Believe it or not there was a time in the beginning Aaron Boonwhen Yankees fans wondered if he was too passive, if he had enough fire.
Who knew that in his sixth year, Boone would become a Billy Martin Or Lou Piniella?
Thursday night in the Bronx, Boone was thrown out in the third inning of a Yankees 3-1 loss to Baltimore for contesting balls and strikes. It was his second ejection in four games, his third since May 10 and his fourth leading MLB this season.
Boone has been ejected 30 times since he started coaching in 2018, the most in baseball during that time.
First, to take the nuts and bolts out of this one, Boone is unlikely to be suspended for this one despite plate umpire Edwin Moscoso’s accusation that Boone was spitting in his face.
Physical contact with a referee warrants a suspension, but in this instance Boone was clearly spraying while yelling and not intentionally spitting. The only other contact came when team manager Chris Guccione stood in front of Boone to hold him off Moscoso (bench coach/sudden part-time skipper Carlos Mendoza also stood in front of Boone to make sure he didn’t get crazier). Boone shouldn’t expect more discipline.
Zooming out, Boone’s fiery demeanor has two positives and one main negative.
The positive: Word is that Boone’s Yankees bosses have no problem with semi-regular ejections, considering him an excellent manager and attributing the arguments to his passionate commitment to the game.
Also, Yankee players appreciate the manager defending them. In this game, Moscoso lacked clear strike calls on the New York starter pitches Clarke Schmidtand Boone spared a young player the stress of defending.
“I put the emphasis on him to thank him,” Schmidt said. “We are going to war there. All players, we are fighting tooth and nail there. So seeing your manager fighting tooth and nail for you too is a good feeling. I know he will always support us, and you saw it tonight.

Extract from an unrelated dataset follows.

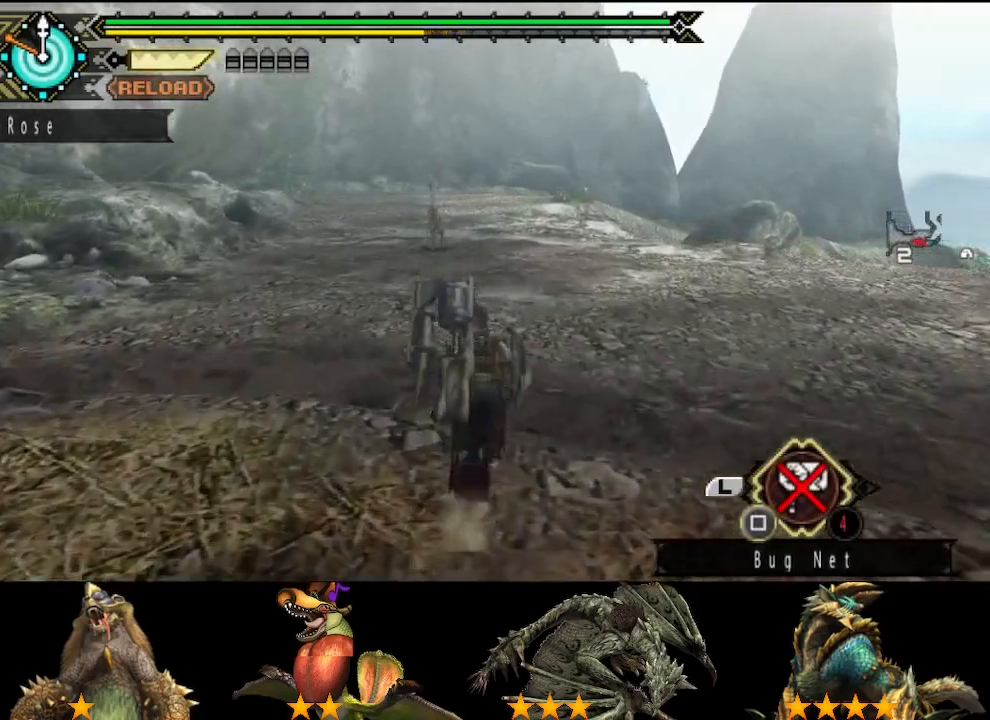
{"dt_ms": 500, "buttons": [], "left_stick": "up", "right_stick": "center", "events": []}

Now on to the downside: the men in blue clearly don’t like Boone. In fact, one can’t help but wonder if his reputation as a referee earned him a hook he thought was premature.
Referees tolerate a certain amount of grabbing on balls and dugout strikes before considering an ejection. In this case, Boone firmly believes he hasn’t crossed any lines.

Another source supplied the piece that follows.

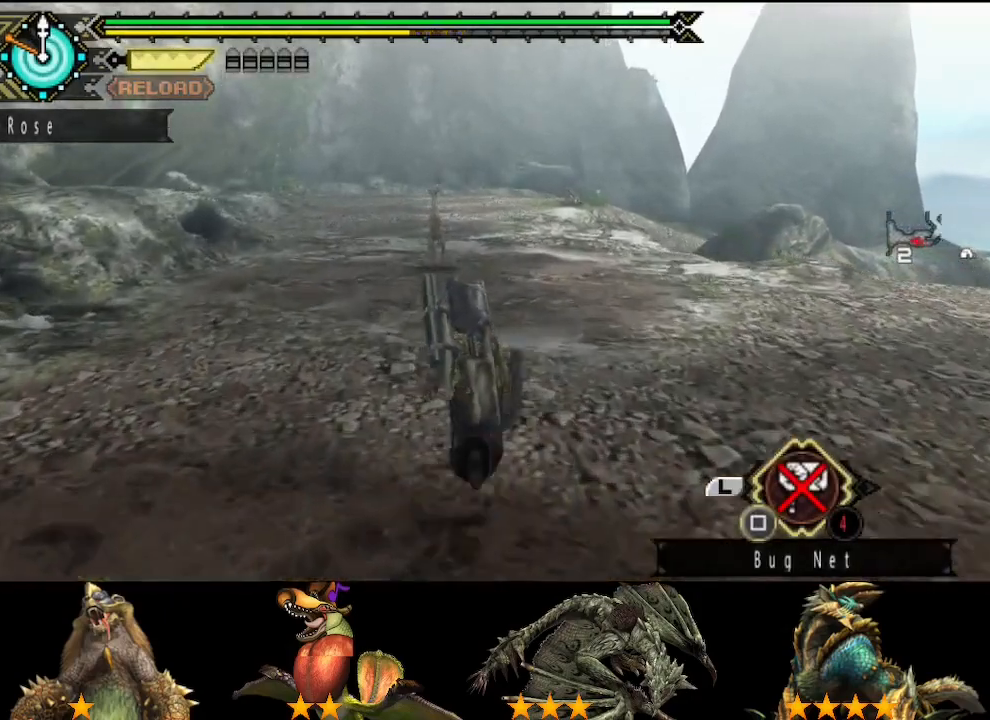
{"dt_ms": 500, "buttons": [], "left_stick": "up", "right_stick": "center", "events": []}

“I shouldn’t have been kicked out of that game,” Boone said.
After the ejection, which happened while Boone was in the dugout, he lost his temper – which he says was not so much because of the missed calls, but because of Moscoso’s behavior at his regard, in particular a refusal to engage.
“I came out pretty calmly after being kicked out,” Boone said. “Again, I shouldn’t have been kicked out of that game. I was very calm, I didn’t do much at all. [Guccione] was holding me back, just telling me – so, I didn’t need to be held back.
“[Moscoso’s] dismissive attitude and moving away, I objected to. I really didn’t need to be held back. I was restrained, and he was standing in front of me. Nothing bad was going to happen.
It’s a manager’s job to rally and unify their players, and Boone certainly does that. And the Yankees seem to be playing with an advantage this year, which people on the team attribute to Boone and the center back. Harrison Bader, another passionate and lively character. Boone has become a manager who defines the culture of this franchise.
If the umpires, being human beings, refuse to give Boone and his team the benefit of the doubt on future appeals because of the arguments — well, it won’t be so good for the Yankees.
Hey, when Earl Weaver Jr. is your manager, you take the bad with the significant good.